Tn one-act pieces, one has to write nonsense - therein lies their strength,' he declared. But at the same time, he refused to consider such an activity as frivolous.
Sergeyenko is writing a tragedy on the life of Socrates. These pigheaded boors always latch on to greatness, because they don't know how to create something small and they have disproportionately grandiose pretensions, in default of literary taste. It is easier to write about Socrates than to write about a young girl or a cook. (To Suvorin, 2 January 1894, shortly before starting on The Seagull, which has in it both a young girl and a cook.)
His basic formula for a successful farce was compounded of: (a) a complete mix-up; (b) everyone on stage a clear-cut character, speaking his own language; (c) no long drawn- out passages; and (d) uninterrupted action (to A. S. Lazarev, 15 November 1887). Even when Chekhov begins with a hackneyed ploy, he manages to instill fresh vigour into it through well-observed characters, and, perhaps less apparent in translation, juicy dialogue.
Conflicts arise from breakdowns in communication, the misuse of ordinary units of meaning. The device of a business-like conversation going off on a tangent and seldom coming home is a time-honoured one in Russian comic literature: it is practically the underlying principle of Gogol's narrative technique. A character in Gogol's first version of The Inspector General, the ancient military man Rastakovsky, rambles on interminably about past campaigns; Chekhov revives the device in the deaf naval officer of The Wedding. In Turgenev's hilarious farce, Luncheon with the Marshal of Nobility, the obtuse biddy Kaurova repeatedly disrupts a 'peaceable settlement' with her vagaries; Chekhov would make her the model for the harridan Merchutkina in The Jubilee.

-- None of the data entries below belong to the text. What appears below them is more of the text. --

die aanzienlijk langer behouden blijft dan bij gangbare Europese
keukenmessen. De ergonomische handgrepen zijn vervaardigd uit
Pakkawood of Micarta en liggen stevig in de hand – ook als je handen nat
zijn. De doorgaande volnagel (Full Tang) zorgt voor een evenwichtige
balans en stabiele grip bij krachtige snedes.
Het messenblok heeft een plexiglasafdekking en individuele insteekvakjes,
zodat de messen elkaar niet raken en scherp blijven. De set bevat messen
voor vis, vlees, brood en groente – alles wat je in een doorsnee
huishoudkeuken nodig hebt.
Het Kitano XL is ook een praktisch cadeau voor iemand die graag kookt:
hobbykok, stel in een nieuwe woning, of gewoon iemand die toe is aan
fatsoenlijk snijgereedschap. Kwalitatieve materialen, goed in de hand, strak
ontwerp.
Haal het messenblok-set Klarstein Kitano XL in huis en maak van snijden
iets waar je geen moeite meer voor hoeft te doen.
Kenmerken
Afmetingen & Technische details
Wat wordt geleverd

Almost every one of Chekhov's vaudevilles begins with a hoary stage tradition, a major character explaining at length to the audience his present circumstances. This bald exposition sets the scene for the ensuing complications. Usually two characters of differing temperament work at cross-purposes, their actions accompanied by the commentary of a third, less involved character. The Bear and The
Proposal derive much of their fun from such an arrangement.
Even in those simple forms, Chekhov was relying on a context that he would exploit more authoritatively in The Wedding, The Jubilee, and Tatyana Repina: a familiar social ritual to set off the satirical point. A period of mourning, a marriage proposal, a wedding ceremony, a nuptial banquet, an anniversary presentation are all relatively formal occasions, whose basic outlines are familiar to every member of a society. Each person knows how he is expected to behave at such times. But in Chekhov's one-acts, under the duress of monomania and personal stress these rituals collapse, revealing the frailty of their shared assumptions. The putative relationships prove to be faulty, the bonds of affection or sympathy wanting. In these shorter works, Chekhov's vaunted objectivity resembles impassivity, and he seems almost cruel to his creatures.
The finales of the farces are, in the earliest works, conventional enough: a wedding in the offing or an invitation to a drink, the standard New Comedy termination. Endings gave Chekhov a hard time:
I've got an interesting plot (syuzhet) for a comedy, but I haven't yet come up with an ending. Whoever invents new endings for plays will open a new era. Trite endings don't work! The hero either gets married or shoots himself, there's no other way out. . . Each act I finish like a story: I carry on the whole act peacefully and quietly, and at the end give the spectator a sock in the jaw (to Suvorin, 4 June 1892).
The development to be traced in his dramatic finales, from the suicides in Ivanov and The Seagull, the engagements in The Wood Demon, to the open-ended continuum of his final masterpieces, is conspicuous in the one-acts as well. Life goes squalidly on in The Wedding, life is startled into a frozen tableau in The Jubilee. A neat disposition of the characters' fates is no longer possible.